> [WORK REQUEST]
The response should consist of the records, reproduced exactly.

(Dataset entries)
►

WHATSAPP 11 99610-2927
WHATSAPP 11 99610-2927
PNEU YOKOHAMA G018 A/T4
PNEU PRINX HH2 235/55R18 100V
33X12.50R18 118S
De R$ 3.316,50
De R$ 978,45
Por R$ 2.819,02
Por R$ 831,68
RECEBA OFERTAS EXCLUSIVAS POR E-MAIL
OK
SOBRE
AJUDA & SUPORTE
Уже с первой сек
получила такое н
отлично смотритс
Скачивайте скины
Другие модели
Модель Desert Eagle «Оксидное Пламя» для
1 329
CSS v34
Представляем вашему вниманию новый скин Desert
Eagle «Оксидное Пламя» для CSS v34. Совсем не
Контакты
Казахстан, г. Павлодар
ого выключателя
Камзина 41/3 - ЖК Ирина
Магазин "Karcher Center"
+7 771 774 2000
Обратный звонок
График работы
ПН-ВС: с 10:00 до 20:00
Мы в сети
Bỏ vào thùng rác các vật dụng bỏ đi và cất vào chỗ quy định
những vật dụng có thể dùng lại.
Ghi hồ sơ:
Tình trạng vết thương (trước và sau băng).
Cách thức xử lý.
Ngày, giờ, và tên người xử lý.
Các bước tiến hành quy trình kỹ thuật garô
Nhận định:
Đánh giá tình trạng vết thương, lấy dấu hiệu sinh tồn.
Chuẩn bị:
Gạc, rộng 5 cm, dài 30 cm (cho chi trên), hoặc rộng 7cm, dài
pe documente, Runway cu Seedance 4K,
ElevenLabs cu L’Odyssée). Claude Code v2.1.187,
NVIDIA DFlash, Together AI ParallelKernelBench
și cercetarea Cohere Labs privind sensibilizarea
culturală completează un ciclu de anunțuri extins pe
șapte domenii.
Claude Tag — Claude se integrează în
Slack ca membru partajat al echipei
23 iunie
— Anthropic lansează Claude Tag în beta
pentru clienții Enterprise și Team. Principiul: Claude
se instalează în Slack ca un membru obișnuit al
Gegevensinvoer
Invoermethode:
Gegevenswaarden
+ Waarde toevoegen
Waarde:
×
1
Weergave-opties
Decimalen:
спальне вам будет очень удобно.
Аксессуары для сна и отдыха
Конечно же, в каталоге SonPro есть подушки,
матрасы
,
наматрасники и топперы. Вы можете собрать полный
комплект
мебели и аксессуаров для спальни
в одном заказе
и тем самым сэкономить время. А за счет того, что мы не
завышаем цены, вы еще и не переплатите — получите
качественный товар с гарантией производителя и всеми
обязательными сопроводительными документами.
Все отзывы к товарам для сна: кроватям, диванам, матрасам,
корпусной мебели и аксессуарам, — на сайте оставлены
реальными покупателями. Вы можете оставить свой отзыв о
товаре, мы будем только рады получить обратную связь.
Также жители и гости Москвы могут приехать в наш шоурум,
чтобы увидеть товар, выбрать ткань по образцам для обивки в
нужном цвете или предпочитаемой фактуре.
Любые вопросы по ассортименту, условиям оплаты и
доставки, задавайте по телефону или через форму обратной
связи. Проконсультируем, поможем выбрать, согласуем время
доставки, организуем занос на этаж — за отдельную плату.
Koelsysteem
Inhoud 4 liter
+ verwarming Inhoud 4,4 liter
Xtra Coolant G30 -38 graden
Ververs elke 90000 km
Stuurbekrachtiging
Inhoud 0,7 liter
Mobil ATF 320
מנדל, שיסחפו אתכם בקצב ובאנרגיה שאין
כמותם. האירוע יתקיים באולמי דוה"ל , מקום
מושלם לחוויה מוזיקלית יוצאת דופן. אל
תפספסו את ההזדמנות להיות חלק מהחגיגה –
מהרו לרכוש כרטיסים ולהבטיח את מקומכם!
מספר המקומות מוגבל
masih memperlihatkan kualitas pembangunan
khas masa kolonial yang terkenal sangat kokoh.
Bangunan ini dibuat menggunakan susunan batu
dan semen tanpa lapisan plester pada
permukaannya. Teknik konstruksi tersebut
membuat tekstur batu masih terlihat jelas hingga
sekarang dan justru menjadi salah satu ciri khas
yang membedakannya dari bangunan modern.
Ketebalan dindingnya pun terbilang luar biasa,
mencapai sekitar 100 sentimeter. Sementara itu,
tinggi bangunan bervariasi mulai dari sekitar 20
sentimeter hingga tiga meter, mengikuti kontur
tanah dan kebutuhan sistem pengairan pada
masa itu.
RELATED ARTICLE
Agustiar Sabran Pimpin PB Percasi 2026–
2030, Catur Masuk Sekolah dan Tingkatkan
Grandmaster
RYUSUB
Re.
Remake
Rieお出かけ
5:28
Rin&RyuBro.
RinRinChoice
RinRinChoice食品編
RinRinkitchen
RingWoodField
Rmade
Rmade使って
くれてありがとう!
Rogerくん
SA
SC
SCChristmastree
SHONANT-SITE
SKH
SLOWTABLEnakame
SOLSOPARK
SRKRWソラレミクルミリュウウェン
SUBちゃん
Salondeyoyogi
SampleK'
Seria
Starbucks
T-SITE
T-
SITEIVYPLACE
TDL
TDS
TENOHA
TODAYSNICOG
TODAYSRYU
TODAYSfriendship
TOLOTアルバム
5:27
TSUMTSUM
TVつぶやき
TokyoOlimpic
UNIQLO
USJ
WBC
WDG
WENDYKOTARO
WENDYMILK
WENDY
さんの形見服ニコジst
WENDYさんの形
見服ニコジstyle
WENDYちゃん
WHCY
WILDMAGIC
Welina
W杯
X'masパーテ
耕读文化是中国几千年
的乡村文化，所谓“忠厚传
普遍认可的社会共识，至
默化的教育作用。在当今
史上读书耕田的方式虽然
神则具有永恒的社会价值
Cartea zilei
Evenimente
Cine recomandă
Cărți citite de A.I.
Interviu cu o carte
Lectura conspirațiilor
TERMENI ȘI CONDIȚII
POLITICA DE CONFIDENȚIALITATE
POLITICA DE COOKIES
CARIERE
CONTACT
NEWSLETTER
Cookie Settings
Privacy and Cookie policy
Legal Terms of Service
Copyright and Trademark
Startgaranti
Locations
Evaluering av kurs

◄

> [EXERCISE RESPONSE]
WHATSAPP 11 99610-2927
WHATSAPP 11 99610-2927
PNEU YOKOHAMA G018 A/T4
PNEU PRINX HH2 235/55R18 100V
33X12.50R18 118S
De R$ 3.316,50
De R$ 978,45
Por R$ 2.819,02
Por R$ 831,68
RECEBA OFERTAS EXCLUSIVAS POR E-MAIL
OK
SOBRE
AJUDA & SUPORTE
Уже с первой сек
получила такое н
отлично смотритс
Скачивайте скины
Другие модели
Модель Desert Eagle «Оксидное Пламя» для
1 329
CSS v34
Представляем вашему вниманию новый скин Desert
Eagle «Оксидное Пламя» для CSS v34. Совсем не
Контакты
Казахстан, г. Павлодар
ого выключателя
Камзина 41/3 - ЖК Ирина
Магазин "Karcher Center"
+7 771 774 2000
Обратный звонок
График работы
ПН-ВС: с 10:00 до 20:00
Мы в сети
Bỏ vào thùng rác các vật dụng bỏ đi và cất vào chỗ quy định
những vật dụng có thể dùng lại.
Ghi hồ sơ:
Tình trạng vết thương (trước và sau băng).
Cách thức xử lý.
Ngày, giờ, và tên người xử lý.
Các bước tiến hành quy trình kỹ thuật garô
Nhận định:
Đánh giá tình trạng vết thương, lấy dấu hiệu sinh tồn.
Chuẩn bị:
Gạc, rộng 5 cm, dài 30 cm (cho chi trên), hoặc rộng 7cm, dài
pe documente, Runway cu Seedance 4K,
ElevenLabs cu L’Odyssée). Claude Code v2.1.187,
NVIDIA DFlash, Together AI ParallelKernelBench
și cercetarea Cohere Labs privind sensibilizarea
culturală completează un ciclu de anunțuri extins pe
șapte domenii.
Claude Tag — Claude se integrează în
Slack ca membru partajat al echipei
23 iunie
— Anthropic lansează Claude Tag în beta
pentru clienții Enterprise și Team. Principiul: Claude
se instalează în Slack ca un membru obișnuit al
Gegevensinvoer
Invoermethode:
Gegevenswaarden
+ Waarde toevoegen
Waarde:
×
1
Weergave-opties
Decimalen:
спальне вам будет очень удобно.
Аксессуары для сна и отдыха
Конечно же, в каталоге SonPro есть подушки,
матрасы
,
наматрасники и топперы. Вы можете собрать полный
комплект
мебели и аксессуаров для спальни
в одном заказе
и тем самым сэкономить время. А за счет того, что мы не
завышаем цены, вы еще и не переплатите — получите
качественный товар с гарантией производителя и всеми
обязательными сопроводительными документами.
Все отзывы к товарам для сна: кроватям, диванам, матрасам,
корпусной мебели и аксессуарам, — на сайте оставлены
реальными покупателями. Вы можете оставить свой отзыв о
товаре, мы будем только рады получить обратную связь.
Также жители и гости Москвы могут приехать в наш шоурум,
чтобы увидеть товар, выбрать ткань по образцам для обивки в
нужном цвете или предпочитаемой фактуре.
Любые вопросы по ассортименту, условиям оплаты и
доставки, задавайте по телефону или через форму обратной
связи. Проконсультируем, поможем выбрать, согласуем время
доставки, организуем занос на этаж — за отдельную плату.
Koelsysteem
Inhoud 4 liter
+ verwarming Inhoud 4,4 liter
Xtra Coolant G30 -38 graden
Ververs elke 90000 km
Stuurbekrachtiging
Inhoud 0,7 liter
Mobil ATF 320
מנדל, שיסחפו אתכם בקצב ובאנרגיה שאין
כמותם. האירוע יתקיים באולמי דוה"ל , מקום
מושלם לחוויה מוזיקלית יוצאת דופן. אל
תפספסו את ההזדמנות להיות חלק מהחגיגה –
מהרו לרכוש כרטיסים ולהבטיח את מקומכם!
מספר המקומות מוגבל
masih memperlihatkan kualitas pembangunan
khas masa kolonial yang terkenal sangat kokoh.
Bangunan ini dibuat menggunakan susunan batu
dan semen tanpa lapisan plester pada
permukaannya. Teknik konstruksi tersebut
membuat tekstur batu masih terlihat jelas hingga
sekarang dan justru menjadi salah satu ciri khas
yang membedakannya dari bangunan modern.
Ketebalan dindingnya pun terbilang luar biasa,
mencapai sekitar 100 sentimeter. Sementara itu,
tinggi bangunan bervariasi mulai dari sekitar 20
sentimeter hingga tiga meter, mengikuti kontur
tanah dan kebutuhan sistem pengairan pada
masa itu.
RELATED ARTICLE
Agustiar Sabran Pimpin PB Percasi 2026–
2030, Catur Masuk Sekolah dan Tingkatkan
Grandmaster
RYUSUB
Re.
Remake
Rieお出かけ
5:28
Rin&RyuBro.
RinRinChoice
RinRinChoice食品編
RinRinkitchen
RingWoodField
Rmade
Rmade使って
くれてありがとう!
Rogerくん
SA
SC
SCChristmastree
SHONANT-SITE
SKH
SLOWTABLEnakame
SOLSOPARK
SRKRWソラレミクルミリュウウェン
SUBちゃん
Salondeyoyogi
SampleK'
Seria
Starbucks
T-SITE
T-
SITEIVYPLACE
TDL
TDS
TENOHA
TODAYSNICOG
TODAYSRYU
TODAYSfriendship
TOLOTアルバム
5:27
TSUMTSUM
TVつぶやき
TokyoOlimpic
UNIQLO
USJ
WBC
WDG
WENDYKOTARO
WENDYMILK
WENDY
さんの形見服ニコジst
WENDYさんの形
見服ニコジstyle
WENDYちゃん
WHCY
WILDMAGIC
Welina
W杯
X'masパーテ
耕读文化是中国几千年
的乡村文化，所谓“忠厚传
普遍认可的社会共识，至
默化的教育作用。在当今
史上读书耕田的方式虽然
神则具有永恒的社会价值
Cartea zilei
Evenimente
Cine recomandă
Cărți citite de A.I.
Interviu cu o carte
Lectura conspirațiilor
TERMENI ȘI CONDIȚII
POLITICA DE CONFIDENȚIALITATE
POLITICA DE COOKIES
CARIERE
CONTACT
NEWSLETTER
Cookie Settings
Privacy and Cookie policy
Legal Terms of Service
Copyright and Trademark
Startgaranti
Locations
Evaluering av kurs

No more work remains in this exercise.